A strong earthquake toppled homes and schools in the remote mountainous Tibetan Plateau of southwest China on April 14, 2010, killing hundreds of people.
More than 10,000 people were injured and thousands left homeless in freezing conditions after a series of quakes and aftershocks caused many low, mud-brick buildings to collapse, residents and state media said.
Troops and aid shipments were dispatched to Qinghai Province's Yushu county, although rescue and relief efforts were likely to be hampered by damaged roads and bridges.
The main 6.9-magnitude quake was centred in the mountains that divide Qinghai province from the Tibet Autonomous Region, 150 miles (240 km) north northwest of Qamdo in Tibet and 235 miles (375 km) south southeast of the mining town of Golmud in Qinghai, the United States Geological Service said. It had a depth of 6.2 miles (10 km).

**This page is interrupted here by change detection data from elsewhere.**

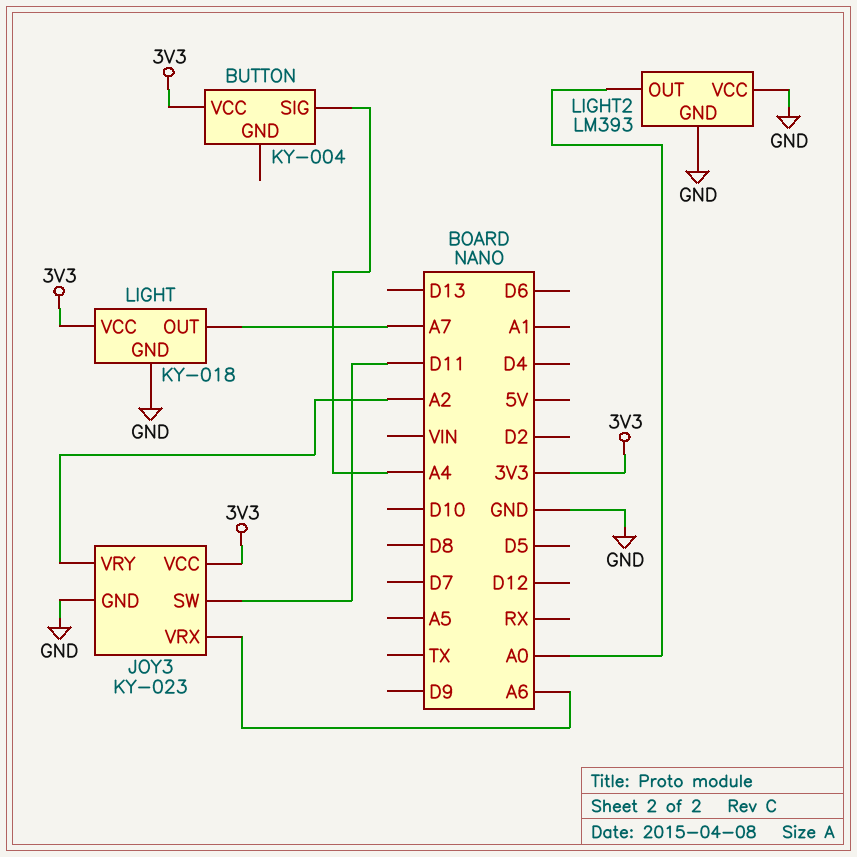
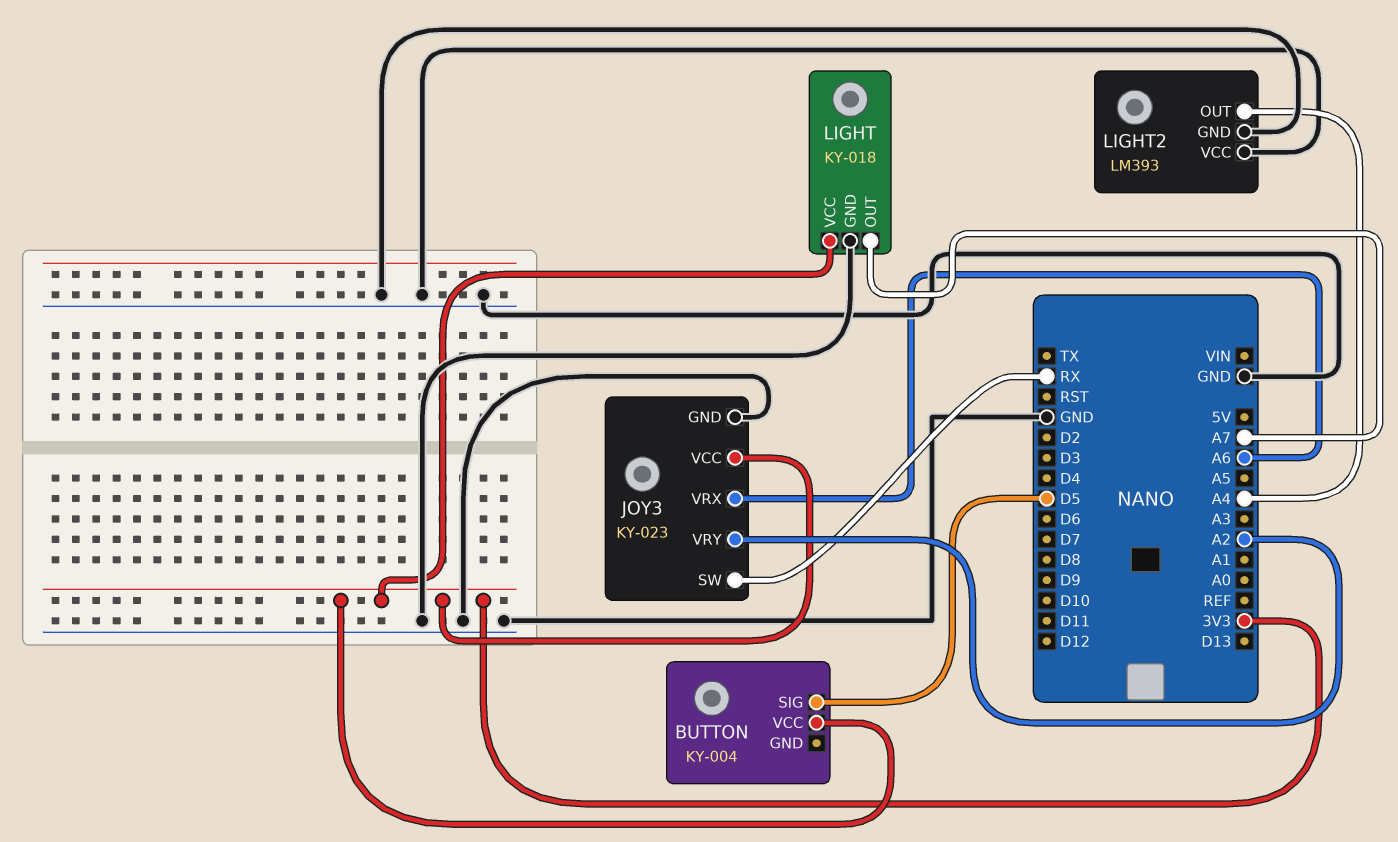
BUTTON pin SIG: A4 -> D5
JOY3 pin SW: D11 -> RX
LIGHT2 pin OUT: A0 -> A4

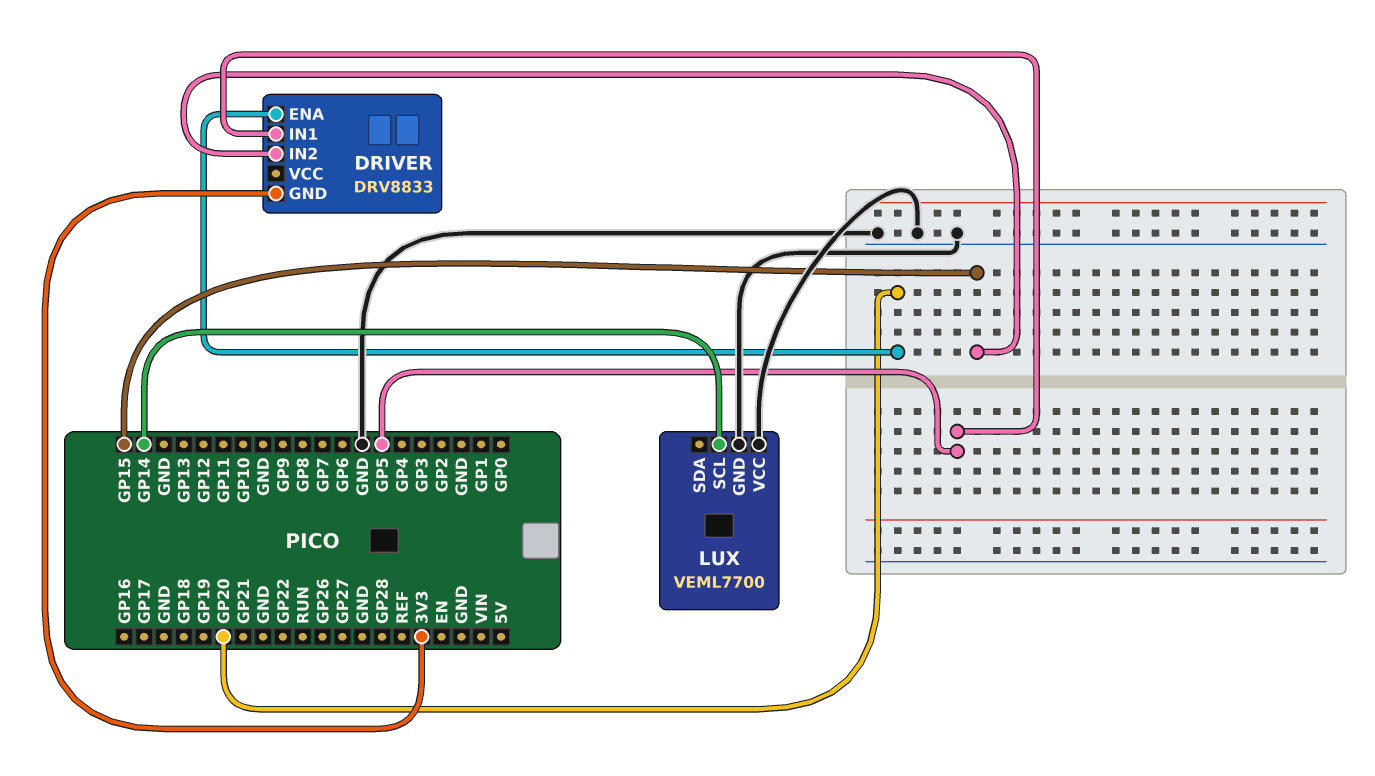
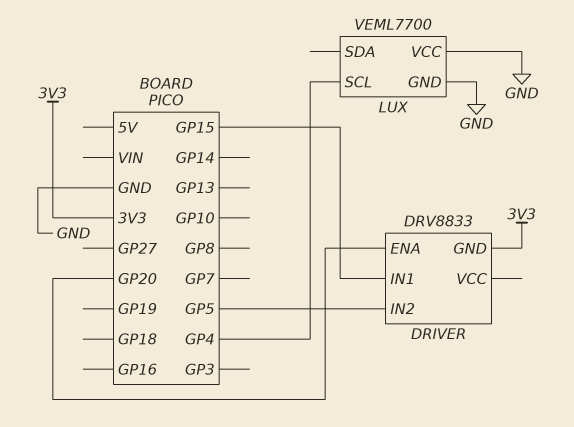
DRIVER pin IN1: GP5 -> GP15
DRIVER pin IN2: GP15 -> GP5
LUX pin SCL: GP14 -> GP4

State media reported that the early morning quake caused some schools and part of a government office building to cave in. Some students were trapped in the rubble, it said, although residents said most had been able to flee to playgrounds.
After the devastating May 2008 earthquake in Sichuan Province, which killed 80,000, the widespread collapse of school buildings caused anger and accusations of corruption.
The Tibetan plateau is regularly shaken by earthquakes, though casualties are usually minimal because so few people live there.
Yushu is home to some 100,000 people, spread over a vast area, but the quake struck near the relatively highly-populated county seat of Jyeku.
The foothills to the south and east of the area are home to herders and the Tibetan monasteries of Yushu county, while the area to the north and west is arid and desolate.